Print every line of the listing below verbatim, with no changes of any kind.

Available data:
== Segment start ==

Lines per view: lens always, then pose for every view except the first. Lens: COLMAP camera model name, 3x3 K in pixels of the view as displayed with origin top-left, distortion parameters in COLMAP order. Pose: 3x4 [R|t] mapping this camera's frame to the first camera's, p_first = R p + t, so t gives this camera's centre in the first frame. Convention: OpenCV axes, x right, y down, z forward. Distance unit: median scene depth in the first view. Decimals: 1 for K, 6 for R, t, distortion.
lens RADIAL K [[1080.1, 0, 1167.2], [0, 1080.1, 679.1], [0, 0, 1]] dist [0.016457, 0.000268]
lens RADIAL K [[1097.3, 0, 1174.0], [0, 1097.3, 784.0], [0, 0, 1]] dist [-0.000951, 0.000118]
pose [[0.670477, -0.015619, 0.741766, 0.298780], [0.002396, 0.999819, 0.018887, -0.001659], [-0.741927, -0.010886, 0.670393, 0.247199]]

== Segment end ==

Output for this exercise:
Lines per view: lens always, then pose for every view except the first. Lens: COLMAP camera model name, 3x3 K in pixels of the view as displayed with origin top-left, distortion parameters in COLMAP order. Pose: 3x4 [R|t] mapping this camera's frame to the first camera's, p_first = R p + t, so t gives this camera's centre in the first frame. Convention: OpenCV axes, x right, y down, z forward. Distance unit: median scene depth in the first view. Decimals: 1 for K, 6 for R, t, distortion.
lens RADIAL K [[1080.1, 0, 1167.2], [0, 1080.1, 679.1], [0, 0, 1]] dist [0.016457, 0.000268]
lens RADIAL K [[1097.3, 0, 1174.0], [0, 1097.3, 784.0], [0, 0, 1]] dist [-0.000951, 0.000118]
pose [[0.670477, -0.015619, 0.741766, 0.298780], [0.002396, 0.999819, 0.018887, -0.001659], [-0.741927, -0.010886, 0.670393, 0.247199]]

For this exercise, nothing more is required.